“We came along up and found the place answering to all descriptions, lagoon about a mile wide, break to the east, good show of cocoanut trees and deep soundings all to north-east and south, with another island not bigger than the palm of your hand to west running out from a line of reef that joined with the beach of Utiali.

“If the place had been painted blue with the name in red on it, it couldn’t have been plainer.

“We came along to the eastward till we saw the opening, and got through without any bother just on the slack.

“It was a pretty place to look at. I’ve never seen a stretch of water that pleased me more than that lagoon; maybe it was the depth or something to do with the water itself, but it was more forget-me-not colour than sea blue, and where it was green in the shallows or the ship shadow, that green was brighter and different from any green I’ve ever seen.

“Maybe that’s why precious coral grew there, since the water colours were so clear and bright, the coral colours following suit would hit on new ideas, so to speak, but however that may have been, there was no denying the fact that Utiali was a garden, and the native houses on shore seemed the gardeners’ cottages—had that sort of innocent look.

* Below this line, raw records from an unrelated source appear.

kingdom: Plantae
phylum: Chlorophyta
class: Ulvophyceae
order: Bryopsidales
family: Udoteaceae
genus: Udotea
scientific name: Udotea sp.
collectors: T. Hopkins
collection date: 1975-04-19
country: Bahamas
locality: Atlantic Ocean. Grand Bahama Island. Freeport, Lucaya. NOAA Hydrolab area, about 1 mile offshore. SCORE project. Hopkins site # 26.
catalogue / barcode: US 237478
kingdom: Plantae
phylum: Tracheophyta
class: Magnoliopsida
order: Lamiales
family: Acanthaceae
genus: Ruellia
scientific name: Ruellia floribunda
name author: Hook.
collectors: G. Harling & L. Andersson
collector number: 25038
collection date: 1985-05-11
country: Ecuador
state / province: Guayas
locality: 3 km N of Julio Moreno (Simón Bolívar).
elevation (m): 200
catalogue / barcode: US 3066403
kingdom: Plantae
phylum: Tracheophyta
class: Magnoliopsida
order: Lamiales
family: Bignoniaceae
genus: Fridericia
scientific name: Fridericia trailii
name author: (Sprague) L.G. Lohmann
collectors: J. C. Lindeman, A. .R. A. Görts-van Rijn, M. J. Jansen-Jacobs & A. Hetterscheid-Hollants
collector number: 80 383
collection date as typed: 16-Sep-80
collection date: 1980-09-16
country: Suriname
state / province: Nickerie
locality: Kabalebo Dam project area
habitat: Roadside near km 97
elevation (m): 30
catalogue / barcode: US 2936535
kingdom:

“We dropped the hook close in shore on to a flower bed where you could see the sea anemones and the walking shells as clear as if there wasn’t more than two foot of water over them, and before the schooner had settled to the first drag of the ebb that was beginning to set, canoes began to come off with Kanakas in them.

II

“They came along paddling under the counter, waving their paddles to us, and then, having gone round us, like as if they were making a tour of inspection, they tied up and came on board, led by a big Kanaka Mary—a beauty to look at, with lovely eyes—Lord, I remember those eyes—who gave herself a bang on the chest with her fist and said ‘Tawela.’ That was how she presented her visiting card.

“We had a Kanaka with us who could talk most of the island tongues, and we put him on to Tawela to extract information from her and it came up in chunks.

“Tawela, by her own accounts, was anxious to trade anything from cocoanuts to her back teeth. She wanted guns and rum, which we hadn’t got, but she said she’d try to make out with tobacco and beads. She said she had plenty of pink coral, and would we come on shore and look at it, also would we come to dinner and she would give us the time of our lives.